We talk about resolving nodes above, but what does that mean? A node will either have a value (for instance a constant), will already be resolved with the resolved value cached, or it will operate on nodes that it uses, which must be resolved. Once a node's inputs are resolved, its operation may be performed on them. For instance, an AddNode's value will be the sum of its two inputs. Once the value is resolved, the resolved value is returned.

With that, a simple non-looping program can be evaluated.

Looping is almost functional with that, too, with only a couple of small extra details. Whenever control moves through a LoopNode, the evaluator checks that it hasn't run out of loop iterations. If it has, a timeout RuntimeException will be thrown.

Finally, while calculating the value of PhiNodes in the loop region, we must be careful to compute all of their new values before we update any of their cached values. That's because as a loop iterates, we must ensure that all PhiNode values are consistently the value from the same point in time. Once all of the new values are calculated, we can update the cache for all of them at once. To illustrate this, consider the following code:

t = 0;
while(arg < 10) {
    t = arg;
    arg = arg + 1;
}
return t;

In this code, the two statements within the loop may be evaluated in either order by the graph, so we must ensure that the new value arg is not cached before the value of t can be set to the previous value of arg.

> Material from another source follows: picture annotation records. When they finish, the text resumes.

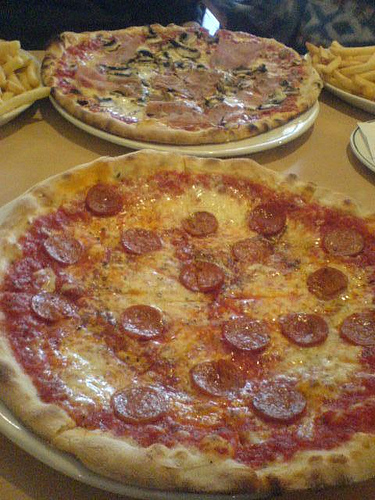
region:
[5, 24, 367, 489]
Two pizzas are on the table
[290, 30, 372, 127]
French Fries are on the table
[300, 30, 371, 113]
Fries are on a white plate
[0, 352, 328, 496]
Pizza is on a white plate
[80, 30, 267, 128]
Pizza has mushrooms as one of its toppings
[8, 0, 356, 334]
Photo was taken in the daytime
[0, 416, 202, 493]
White plate in the foreground is casting a shadow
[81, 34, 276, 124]
Pizza has ham as one of its toppings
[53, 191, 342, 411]
Pizza in the foreground topping is pepperoni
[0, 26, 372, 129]
Two fries are on the table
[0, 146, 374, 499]
large pepperoni pizza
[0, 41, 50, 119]
french fries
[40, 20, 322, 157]
sausage and mushrooms pizza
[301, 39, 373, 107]
delicious french fries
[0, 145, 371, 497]
great looking delicious pizza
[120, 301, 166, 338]
one pepperoni slice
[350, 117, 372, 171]
no food on the plate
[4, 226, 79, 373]
delicious tomato sauce makes pizza beautiful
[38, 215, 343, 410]
mozzarella cheese, pepperoni and tomato sauce make great pizza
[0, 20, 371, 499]
two pizzas and french fries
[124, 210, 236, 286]
pepperoni on a greasy pizza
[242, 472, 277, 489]
a burned edge on the pizza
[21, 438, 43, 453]
the edge of a white porcelain plate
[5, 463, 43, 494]
the shadow of the plate on the table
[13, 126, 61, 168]
a wooden table supporting the food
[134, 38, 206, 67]
mushrooms on top of a pizza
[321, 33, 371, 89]
a plate of french fries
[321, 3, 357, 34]
blue and white pattern on the shirt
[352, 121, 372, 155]
a white napkin on a plate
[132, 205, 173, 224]
melted cheese on the pizza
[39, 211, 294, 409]
pepporni on pizza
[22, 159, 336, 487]
a pepporoni pizza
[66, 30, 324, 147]
a mushroom pizza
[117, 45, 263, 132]
a pizza with mushrooms on it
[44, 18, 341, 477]
two pizzas on the table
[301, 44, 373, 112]
French fries plate on the right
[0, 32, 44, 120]
french fries on the plate to the left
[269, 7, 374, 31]
a really nice pattern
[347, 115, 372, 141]
a napkin on a plate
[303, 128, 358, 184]
a wooden table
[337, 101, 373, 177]
white plate with blue edging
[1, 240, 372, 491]
circular pepperoni pizza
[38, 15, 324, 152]
mushroom pizza on white plate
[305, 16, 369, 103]
french fries on white plate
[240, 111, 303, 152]
rounded edge of pizza with white plate showing through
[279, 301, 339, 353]
round piece of pepperoni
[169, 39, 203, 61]
blurry picture of mushroom on pizza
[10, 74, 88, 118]
one french fry touching piece of pizza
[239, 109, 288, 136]
burned spots of pizza crust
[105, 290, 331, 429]
six round pieces of pepperoni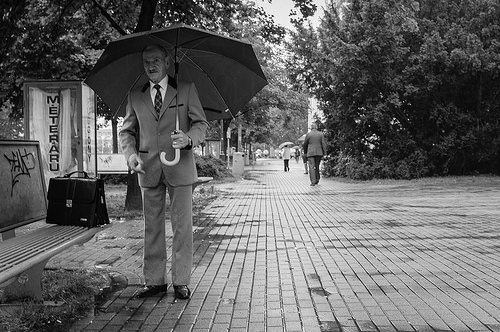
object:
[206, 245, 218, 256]
brick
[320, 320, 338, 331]
brick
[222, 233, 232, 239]
brick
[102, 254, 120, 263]
brick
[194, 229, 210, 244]
brick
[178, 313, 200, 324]
brick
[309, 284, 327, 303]
wet brick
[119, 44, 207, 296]
person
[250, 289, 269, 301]
wet brick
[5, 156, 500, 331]
sidewalk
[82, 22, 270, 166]
umbrella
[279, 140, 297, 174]
person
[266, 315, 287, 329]
brick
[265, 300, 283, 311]
brick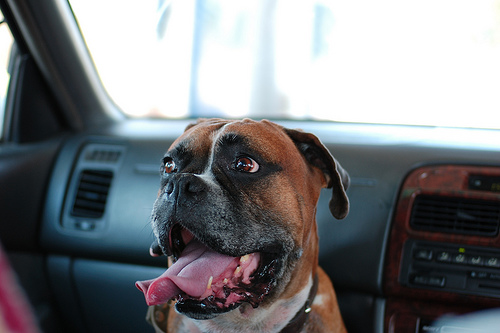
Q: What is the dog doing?
A: Panting.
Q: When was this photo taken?
A: During the day.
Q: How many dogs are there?
A: One.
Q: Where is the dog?
A: In the car.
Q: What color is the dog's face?
A: Black.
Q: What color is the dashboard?
A: Black.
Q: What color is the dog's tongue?
A: Pink.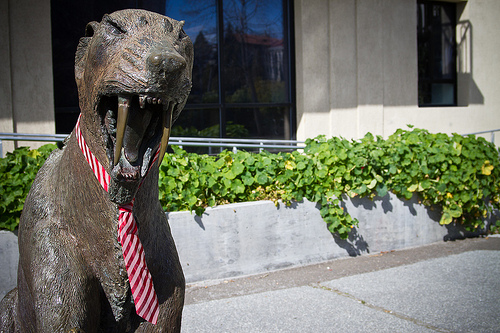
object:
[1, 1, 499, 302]
building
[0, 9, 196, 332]
sculpture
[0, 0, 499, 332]
scene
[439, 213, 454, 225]
leaves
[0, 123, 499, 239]
plants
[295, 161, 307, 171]
leaves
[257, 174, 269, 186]
leaves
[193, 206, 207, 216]
leaves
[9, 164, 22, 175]
leaves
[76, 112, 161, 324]
tie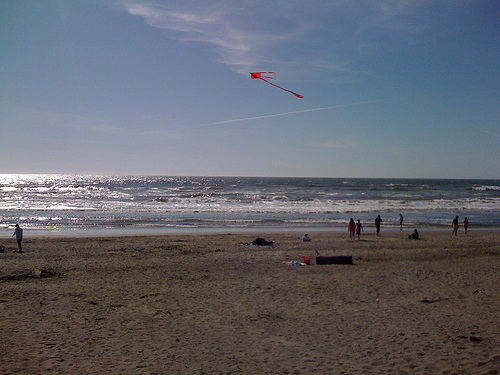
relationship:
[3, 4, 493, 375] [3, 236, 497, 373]
beach with sand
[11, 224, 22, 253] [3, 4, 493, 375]
person in beach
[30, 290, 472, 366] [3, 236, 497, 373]
foot prints in sand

This approach to evaluation is useful for testing because it allows a program to be executed without worrying about instruction selection, register allocation or code generation. It can execute on any valid Sea of Nodes graph, as well, so execution results of unoptimized code can be checked against the results of optimized code! This fact lends itself to some interesting automated / regression testing ideas. For instance, the result of execution could be checked after every optimization step, possibly helping isolate some types of errors.

arg=arg+arg;
arg=arg+arg;
...
arg=arg+arg;
return arg;

On the other hand, this engine is not designed to be particularly fast! Because not all expressions are cached, it's possible to construct programs like the preceeding one which have exponential runtime.